Well yes I guess so. You can actually create pools from a DAG definition as well (I personally don’t like that for operational security reasons), but yes this works. So could verify if the pool exists for a certain DAG and create it if it doesn’t.

Bolke

> On 17 Jan 2017, at 17:26, Boris Tyukin <bo...@boristyukin.com> wrote:
> 
> interesting but I have 200 DAGs like that - I generate them
> programmatically. Does it mean I need a different pool for each one of
> them? Can I define pools not from UI? that would be painful :)
> 
> On Tue, Jan 17, 2017 at 10:22 AM, Bolke de Bruin <bd...@gmail.com> wrote:
> 
>> You could use a pool, if you are fine with the “second” dag run being run
>> later.
>> 
>> 
>>> On 17 Jan 2017, at 16:18, Boris Tyukin <bo...@boristyukin.com> wrote:
>>> 
>>> hello,
>>> 
>>> I would like to prevent a DAG from scheduling / running concurrently
>>> whether by scheduler or if triggered externally (via airflow trigger_dag
>> or
>>> UI).
>>> 
>>> I tried to set max_active_runs to 1 but i did not work for externally
>>> triggered case - airflow would still go ahead and execute multiple dag
>> runs.
>>> 
>>> I see this is done intentionally in dagrun_exists_dep.py:
>>> 
>>> running_dagruns = DagRun.find(
>>> dag_id=dag.dag_id,
>>> state=State.RUNNING,
>>> *external_trigger=False,*
>>> session=session
>>> )
>>> Is there any other way of forcing only one DAG run at the time?
>>> 
>>> I am aware of depends_on_past=True but I use PythonBranch operators and
>>> that setting does not make sense in my case.
>> 
>> 


Re: question about max_active_runs or how to force only one Dag run at the time

Posted by Boris Tyukin <bo...@boristyukin.com>.
interesting but I have 200 DAGs like that - I generate them
programmatically. Does it mean I need a different pool for each one of
them? Can I define pools not from UI? that would be painful :)

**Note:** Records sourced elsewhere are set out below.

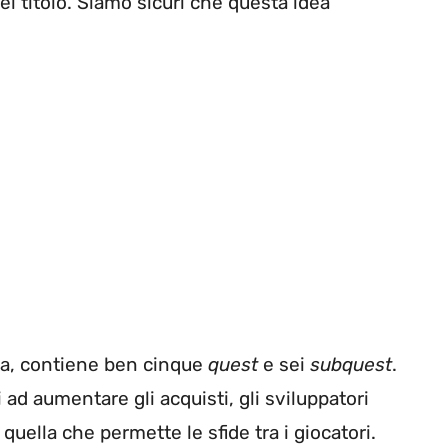
el titolo. Siamo sicuri che questa idea
ita, contiene ben cinque
quest
e sei
subquest
.
ad aumentare gli acquisti, gli sviluppatori
quella che permette le sfide tra i giocatori.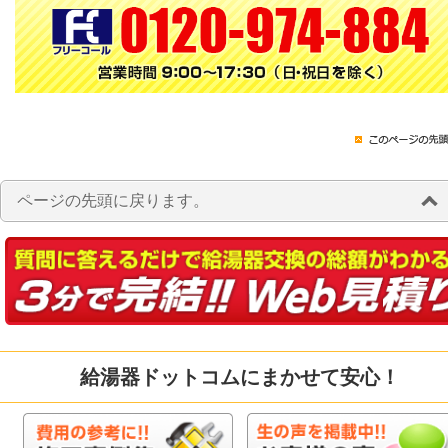
ページの先頭に戻ります。
給湯器ドットコムにまかせて安心！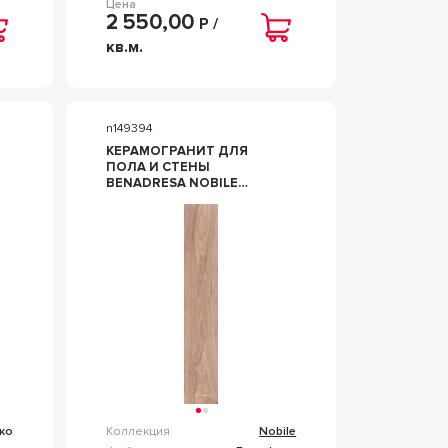
Цена
2 550,00
Р /
кв.м.
n149394
КЕРАМОГРАНИТ ДЛЯ
ПОЛА И СТЕНЫ
BENADRESA NOBILE
GREIGE 20X120 N149394
ко
Коллекция
Nobile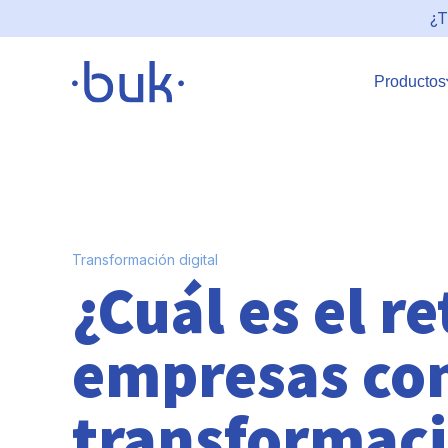
¿T
Productos
Transformación digital
¿Cuál es el re
empresas con
transformaci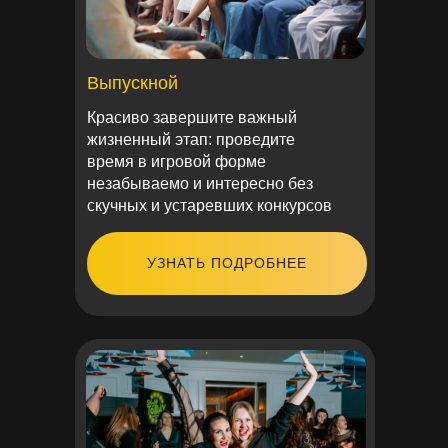
Выпускной
Красиво завершите важный
жизненный этап: проведите
время в игровой форме
незабываемо и интересно без
скучных и устаревших конкурсов
УЗНАТЬ ПОДРОБНЕЕ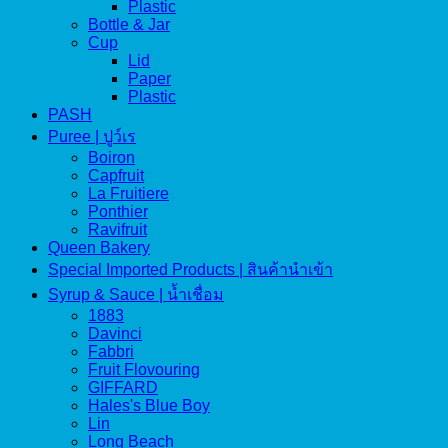
Plastic
Bottle & Jar
Cup
Lid
Paper
Plastic
PASH
Puree | ปูว์เร
Boiron
Capfruit
La Fruitiere
Ponthier
Ravifruit
Queen Bakery
Special Imported Products | สินค้านำเข้า
Syrup & Sauce | น้ำเชื่อม
1883
Davinci
Fabbri
Fruit Flovouring
GIFFARD
Hales's Blue Boy
Lin
Long Beach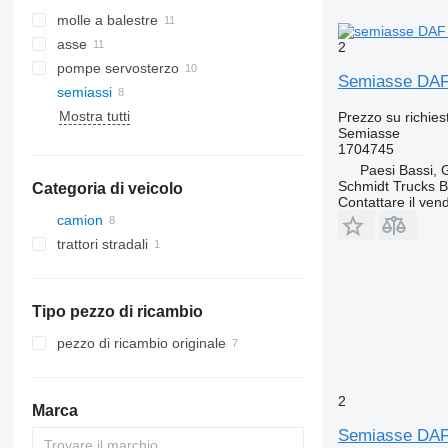
molle a balestre
asse
2
pompe servosterzo
Semiasse DAF
semiassi
Mostra tutti
Prezzo su richies
Semiasse
1704745
Paesi Bassi,
Schmidt Trucks B
Categoria di veicolo
Contattare il vend
camion
trattori stradali
Tipo pezzo di ricambio
pezzo di ricambio originale
2
Marca
Semiasse DAF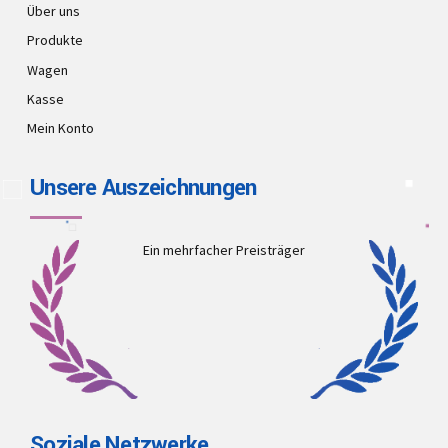
Über uns
Produkte
Wagen
Kasse
Mein Konto
Unsere Auszeichnungen
Ein mehrfacher Preisträger
Soziale Netzwerke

On Tue, Jan 17, 2017 at 10:22 AM, Bolke de Bruin <bd...@gmail.com> wrote:

> You could use a pool, if you are fine with the “second” dag run being run
> later.
>
>
> > On 17 Jan 2017, at 16:18, Boris Tyukin <bo...@boristyukin.com> wrote:
> >
> > hello,
> >
> > I would like to prevent a DAG from scheduling / running concurrently
> > whether by scheduler or if triggered externally (via airflow trigger_dag
> or
> > UI).
> >
> > I tried to set max_active_runs to 1 but i did not work for externally
> > triggered case - airflow would still go ahead and execute multiple dag
> runs.
> >
> > I see this is done intentionally in dagrun_exists_dep.py:
> >
> > running_dagruns = DagRun.find(
> > dag_id=dag.dag_id,
> > state=State.RUNNING,
> > *external_trigger=False,*
> > session=session
> > )
> > Is there any other way of forcing only one DAG run at the time?
> >
> > I am aware of depends_on_past=True but I use PythonBranch operators and
> > that setting does not make sense in my case.
>
>

Re: question about max_active_runs or how to force only one Dag run at the time

Posted by Bolke de Bruin <bd...@gmail.com>.
You could use a pool, if you are fine with the “second” dag run being run later.


> On 17 Jan 2017, at 16:18, Boris Tyukin <bo...@boristyukin.com> wrote:
> 
> hello,
> 
> I would like to prevent a DAG from scheduling / running concurrently
> whether by scheduler or if triggered externally (via airflow trigger_dag or
> UI).
> 
> I tried to set max_active_runs to 1 but i did not work for externally
> triggered case - airflow would still go ahead and execute multiple dag runs.
> 
> I see this is done intentionally in dagrun_exists_dep.py:
> 
> running_dagruns = DagRun.find(
> dag_id=dag.dag_id,
> state=State.RUNNING,
> *external_trigger=False,*
> session=session
> )
> Is there any other way of forcing only one DAG run at the time?
> 
> I am aware of depends_on_past=True but I use PythonBranch operators and
> that setting does not make sense in my case.